§ **Page extract**

○ ○ ○ ○

I understand you spent some time on the sales end of gear. So I get why you'd want to high light more importance to the role. I've got no skin in the game either way. I'm just telling it like it is.
To be honest. I don't see my self as an anomoly. I don't think I have this special insight that makes me the 1% highly knowledgeable about gear. There are hundreds of forums on the net with thousands of people who are gear addicts and likely don't need a sales guy to tell them what to buy.


----------



## Geetarz (Jan 19, 2016)

Very well put guitarman2.
Sorry Steve6D, gotta side yet again with guitarman2. I don't believe saving a buck isn't a big factor for buyers. Things like Kijiji, Craigslist and EBay would have died long ago if that were the case. I've never had a silver tongued snake sell me anything I didn't want and wasn't sure on. Much like guitarman2; they check me out at the cash and that's about it...they can save their stories for the teeny boppers...


Steve6D said:


> I acknowledge that may be your suspicion, but there's absolutely no way to substantiate that.

○ ○ ○ ○

§ **Given data**

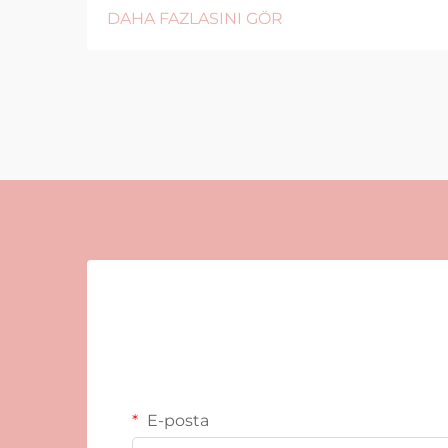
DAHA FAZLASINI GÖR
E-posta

○ ○ ○ ○

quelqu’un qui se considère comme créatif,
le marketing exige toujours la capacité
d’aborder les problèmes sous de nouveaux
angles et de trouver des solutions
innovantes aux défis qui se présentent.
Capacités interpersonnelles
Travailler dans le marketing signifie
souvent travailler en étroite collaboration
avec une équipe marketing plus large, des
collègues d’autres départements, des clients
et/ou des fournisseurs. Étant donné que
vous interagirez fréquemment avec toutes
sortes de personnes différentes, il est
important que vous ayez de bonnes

○ ○ ○ ○

§ **What you need to do**
1/ From the forum thread about buying guitar gear, extract the passage that begins at the words "To be honest." and stops after "the teeny boppers...".
2/ Please write what comes next in the forum thread about guitar gear salespeople, starting after its last line.
The data here comes from a different source than the forum thread.

§ **Answers given**
1/
To be honest. I don't see my self as an anomoly. I don't think I have this special insight that makes me the 1% highly knowledgeable about gear. There are hundreds of forums on the net with thousands of people who are gear addicts and likely don't need a sales guy to tell them what to buy.


----------



## Geetarz (Jan 19, 2016)

Very well put guitarman2.
Sorry Steve6D, gotta side yet again with guitarman2. I don't believe saving a buck isn't a big factor for buyers. Things like Kijiji, Craigslist and EBay would have died long ago if that were the case. I've never had a silver tongued snake sell me anything I didn't want and wasn't sure on. Much like guitarman2; they check me out at the cash and that's about it...they can save their stories for the teeny boppers...

2/
> 
> And you're wrong if you think someone doesn't need to be sold something so expensive. Actually, the opposite is true...


And no way for you to substantiate the opposite. And I believe you are wrong that a guy laying down $30K cash didn't want that $100K Steinway...and being the only place to get one, he got what he wanted...no selling necessary.
I'm fine with you believing salesmen run the world and people get sold things they otherwise wouldn't want Steve6D...obviously you're a salesmen. But I'll never buy that load of hokey myself. In fact, I often leave a place where I may purchase something if some sleezy sales guy is trying to over pitch me. At Lauzon's, I knew what I wanted..actually waited for their annual sale and was lucky the guitar I wanted was there. I think Steve that sold it to me may have just handed it to me and I went into a back room, played around for about 20mins and took my new axe home. It sold itself, not Steve pitching me the glories of a 6120.


----------



## Steve6D (May 9, 2016)

guitarman2 said:


> You prove my point though. I am not the norm?


Permit me to clarify: You're not the norm among those who buy high end guitars...



> The majority of consumers buy the cheap guitars. The mid level guitars would be next biggest sales. American made teles, gibson standards. Most musicians buy these and most would prefer the custom shop stuff but know their budget doesn't allow it. They are still familiar enough with the product they don't really need to be pushed by a salesman.


And my experience, as both a salesman and a customer, tells me you're incorrect...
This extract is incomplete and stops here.